Throughout the next 10 years, the project – known as SIP 18 – is expected to fast-track the issuing of water licences, expand the water system capacity, speed up build programmes, address backlog projects and rehabilitate and upgrade existing water and sanitation infrastructure across the country.

SIP 18 will also focus on priority small towns and rural areas where water service delivery is a problem, and is expected to create jobs while improving water service delivery countrywide and extending water supply to unserviced or underserviced areas.

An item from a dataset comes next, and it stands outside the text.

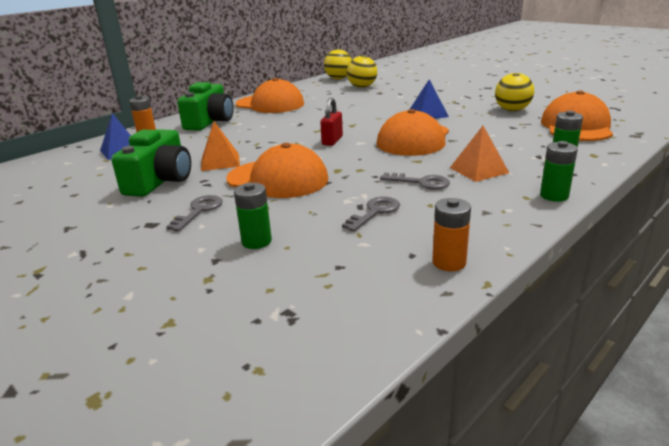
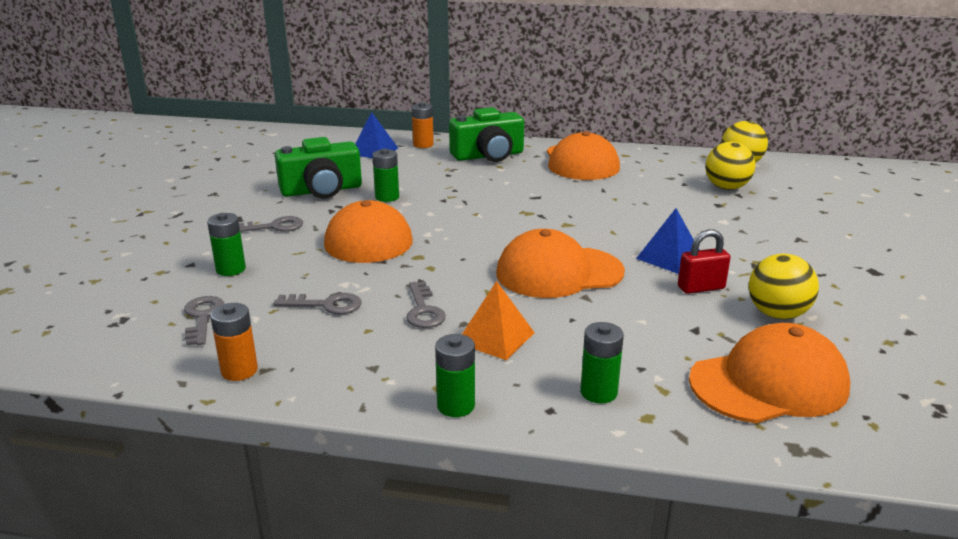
camera: 55 degrees right, 0 degrees up
orange pyramid [201,122,240,171] -> green battery [372,149,399,202]
red padlock [320,98,343,146] -> red padlock moved to [678,229,731,294]
none -> grey key [184,296,224,346]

Molewa said her department had identified several projects that would drive SIP 18, including the R5-billion Sedibeng Regional Sewer Scheme in Gauteng province.

Also on Saturday, Molewa officially commissioned a separate project, Rand Water’s R240-million BG3 pipeline, which runs from the Vaal Dam to Rand Water’s Zoekfontein Plant 8.6 kilometres away – making it sub-Saharan Africa’s largest water pipeline.

The BG3 pipeline runs adjacent to Rand Water’s existing BG1 and BG2 pipelines, which supply Gauteng province as well as parts of the neighbouring Free State, Mpumalanga and the North West provinces.

Molewa said the BG3 pipeline would not only augment raw water capacity to Zuikerbosch by up to 2 100 mega-litres a day, thus meeting the region’s projected growth in demand through 2030, but would also allow for crucial maintenance work on the other pipelines.